= Beginning of Section =
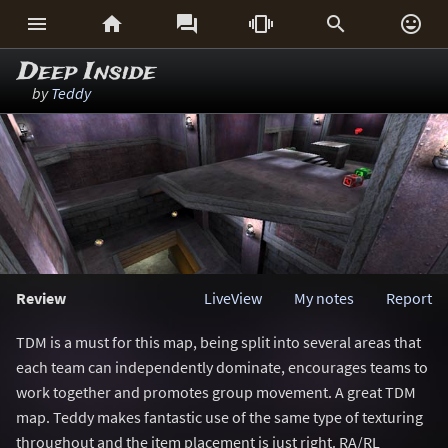






Deep Inside
by
Teddy
Review
LiveView
My notes
Report
TDM is a must for this map, being split into several areas that
each team can independently dominate, encourages teams to
work together and promotes group movement. A great TDM
map. Teddy makes fantastic use of the same type of texturing
throughout and the item placement is just right. RA/RL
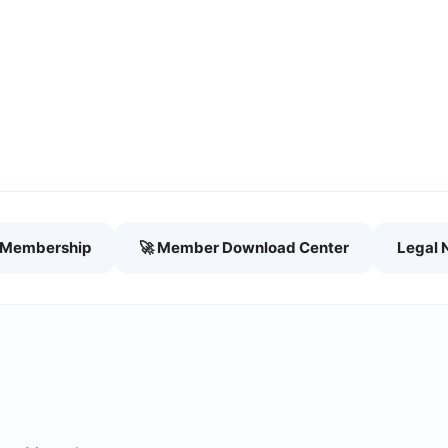
h Membership
🚀 Member Download Center
Legal 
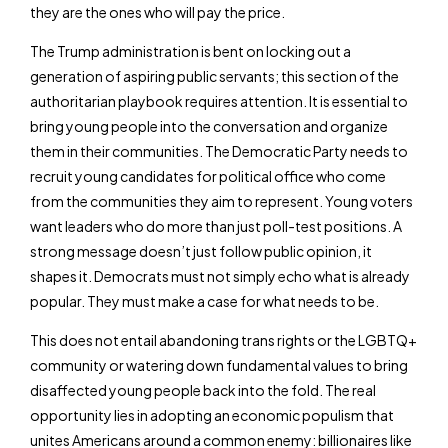
they are the ones who will pay the price.
The Trump administration is bent on locking out a
generation of aspiring public servants; this section of the
authoritarian playbook requires attention. It is essential to
bring young people into the conversation and organize
them in their communities. The Democratic Party needs to
recruit young candidates for political office who come
from the communities they aim to represent. Young voters
want leaders who do more than just poll-test positions. A
strong message doesn’t just follow public opinion, it
shapes it. Democrats must not simply echo what is already
popular. They must make a case for what needs to be.
This does not entail abandoning trans rights or the LGBTQ+
community or watering down fundamental values to bring
disaffected young people back into the fold. The real
opportunity lies in adopting an economic populism that
unites Americans around a common enemy: billionaires like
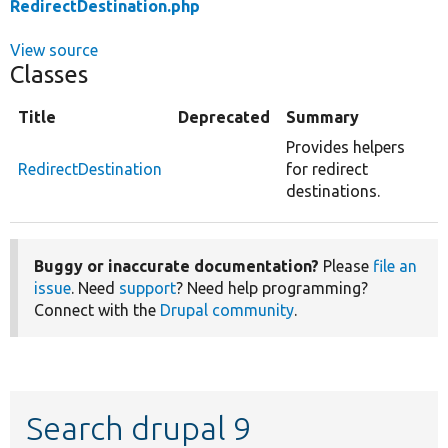
RedirectDestination.php
View source
Classes
Title
Deprecated
Summary
Provides helpers
RedirectDestination
for redirect
destinations.
Buggy or inaccurate documentation?
Please
file an
issue
. Need
support
? Need help programming?
Connect with the
Drupal community
.
Search drupal 9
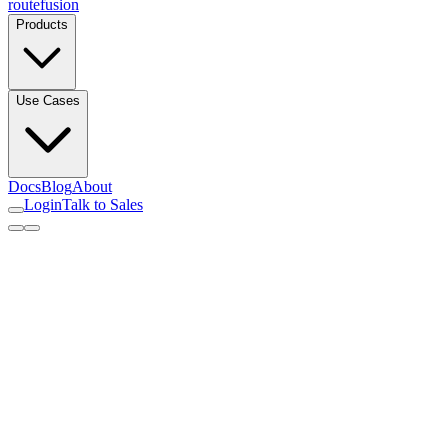
routefusion
Products
Use Cases
Docs
Blog
About
Login
Talk to Sales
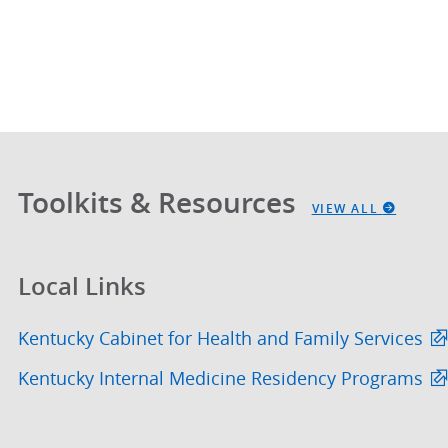
Toolkits & Resources
VIEW ALL
Local Links
Kentucky Cabinet for Health and Family Services
Kentucky Internal Medicine Residency Programs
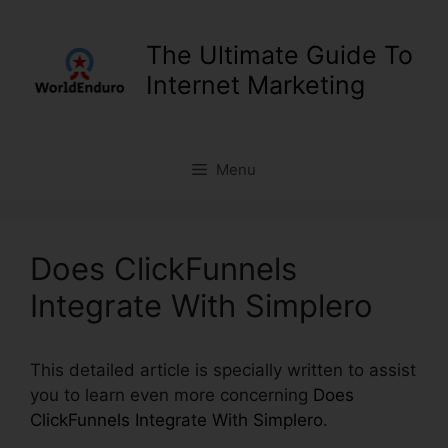
Skip
to
The Ultimate Guide To
content
Internet Marketing
Menu
Does ClickFunnels
Integrate With Simplero
This detailed article is specially written to assist
you to learn even more concerning
Does
ClickFunnels Integrate With Simplero
.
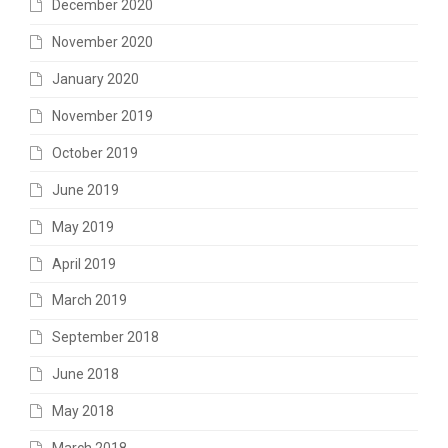
December 2020
November 2020
January 2020
November 2019
October 2019
June 2019
May 2019
April 2019
March 2019
September 2018
June 2018
May 2018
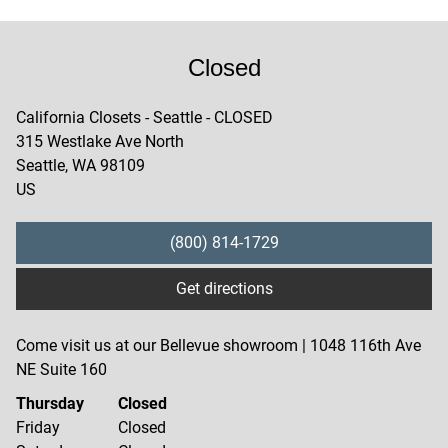
Closed
California Closets - Seattle - CLOSED
315 Westlake Ave North
Seattle
,
WA
98109
US
(800) 814-1729
Get directions
Come visit us at our Bellevue showroom | 1048 116th Ave
NE Suite 160
Thursday
Closed
Friday
Closed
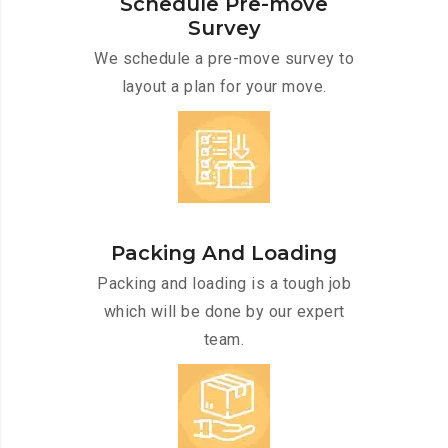
Schedule Pre-move
Survey
We schedule a pre-move survey to
layout a plan for your move.
Packing And Loading
Packing and loading is a tough job
which will be done by our expert
team.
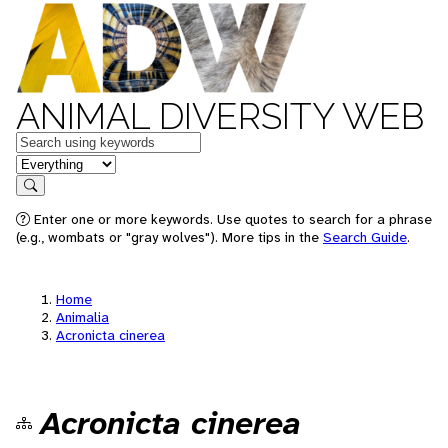
ANIMAL DIVERSITY WEB
Keywords
in feature
Search
Enter one or more keywords. Use quotes to search for a phrase
(e.g., wombats or "gray wolves"). More tips in the
Search Guide
.
Home
Animalia
Acronicta cinerea
Acronicta cinerea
= End of Section =
**Activity:** Identify each line in the records that contains the string "just" and copy those lines in full. Case counts.

**Output of the task:**
throughout and the item placement is just right. RA/RL
want leaders who do more than just poll-test positions. A
strong message doesn’t just follow public opinion, it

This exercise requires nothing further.